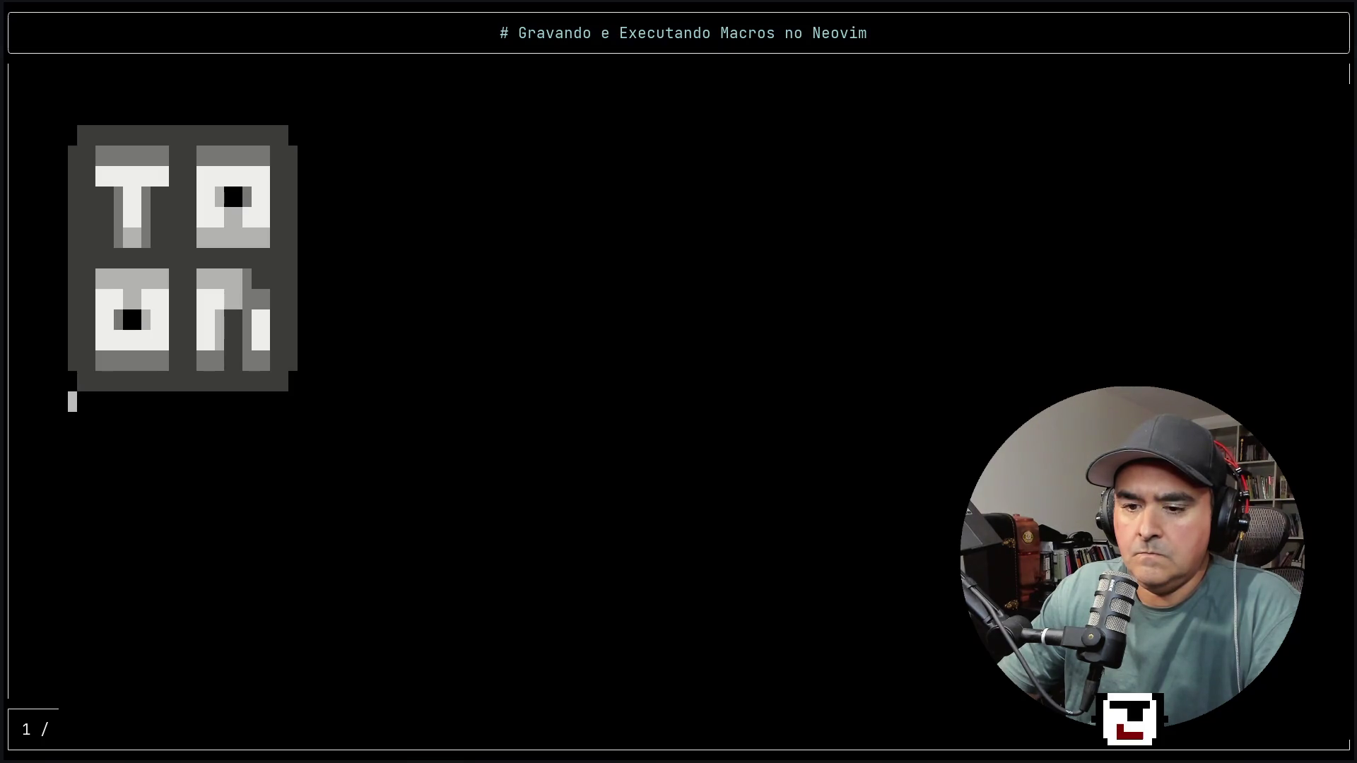
{"action": "key", "text": "q"}
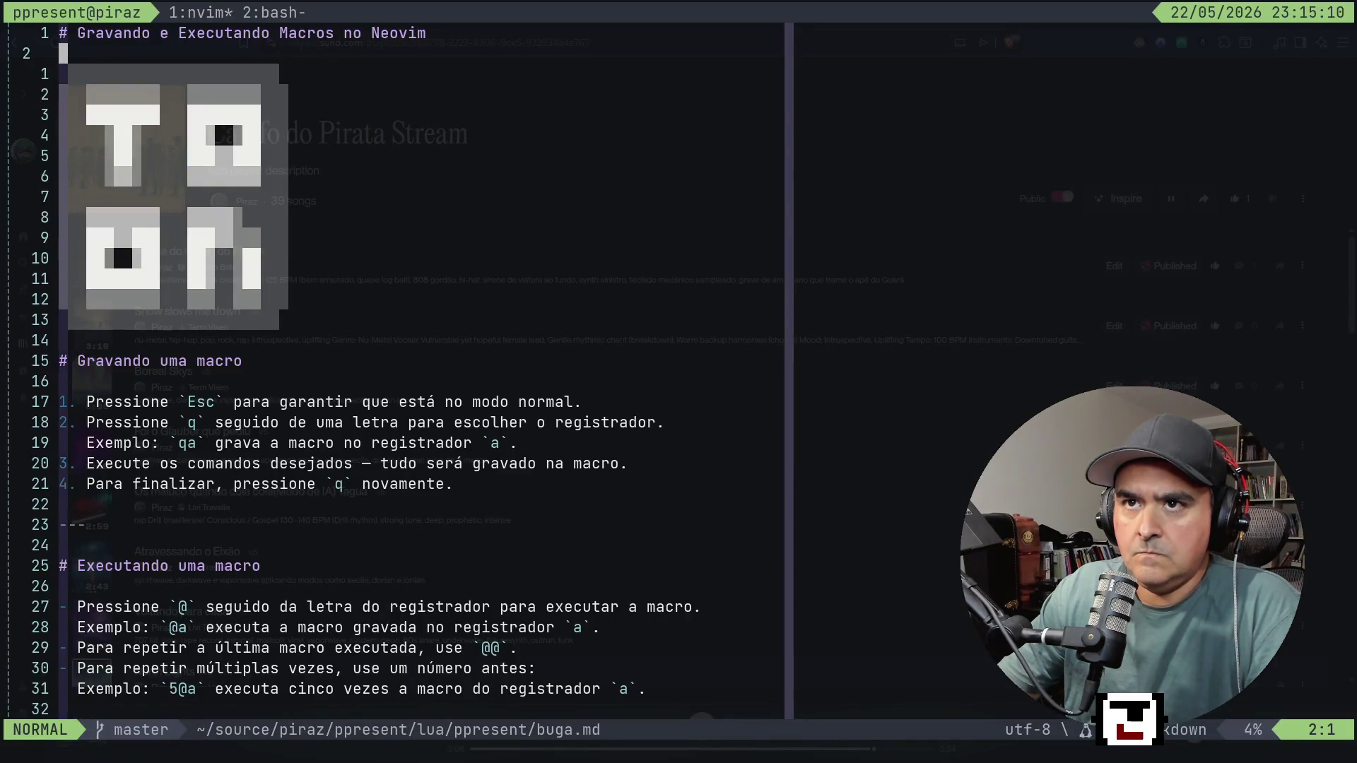
From line 5, rerun and close the presentation, then move near the end of buga.md.
{"action": "key", "text": "j"}
{"action": "key", "text": "j"}
{"action": "key", "text": "j"}
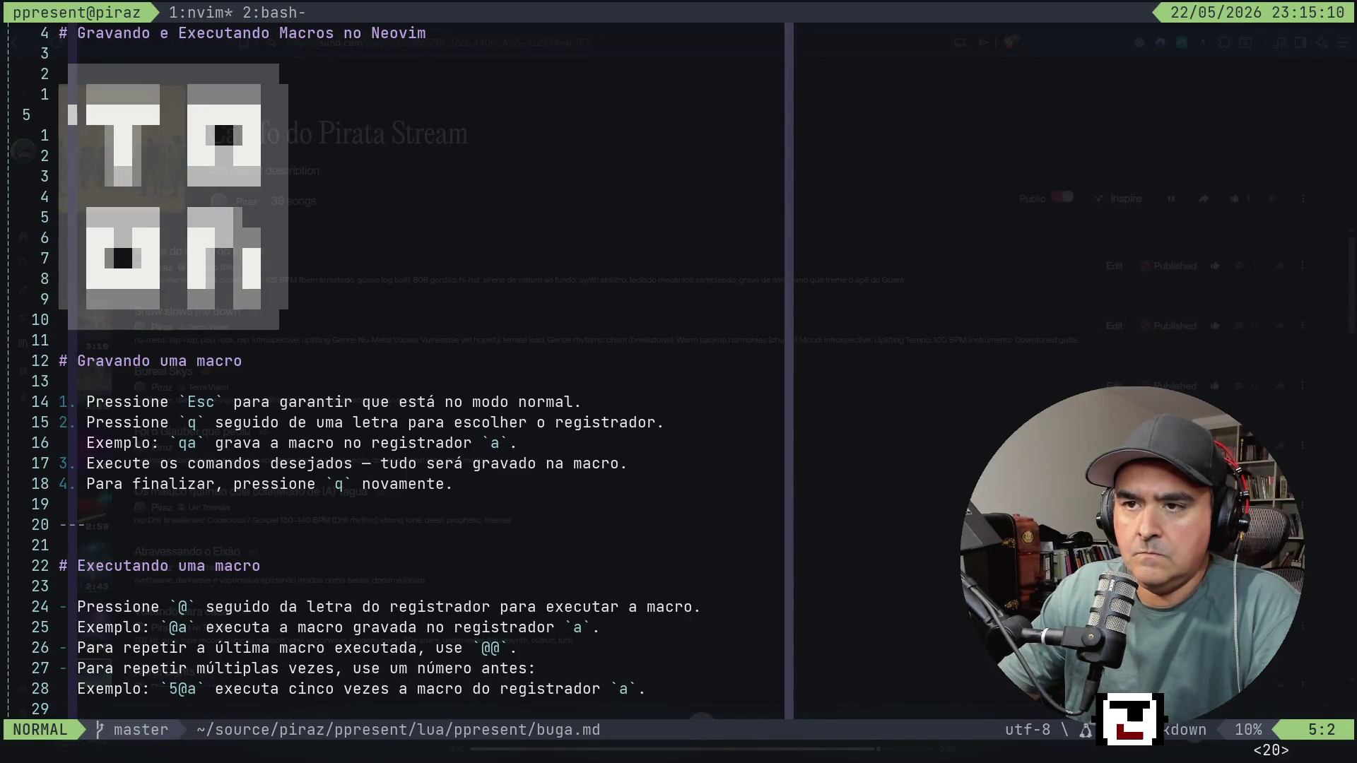
{"action": "key", "text": "space"}
{"action": "key", "text": "p"}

══════════

- What is required: All of the data must be set down exactly, with no pictures included.

- Answer box:
{"action": "key", "text": "q"}
From line 5, rerun and close the presentation, then move near the end of buga.md.
{"action": "key", "text": "j"}
{"action": "key", "text": "j"}
{"action": "key", "text": "j"}
{"action": "key", "text": "space"}
{"action": "key", "text": "p"}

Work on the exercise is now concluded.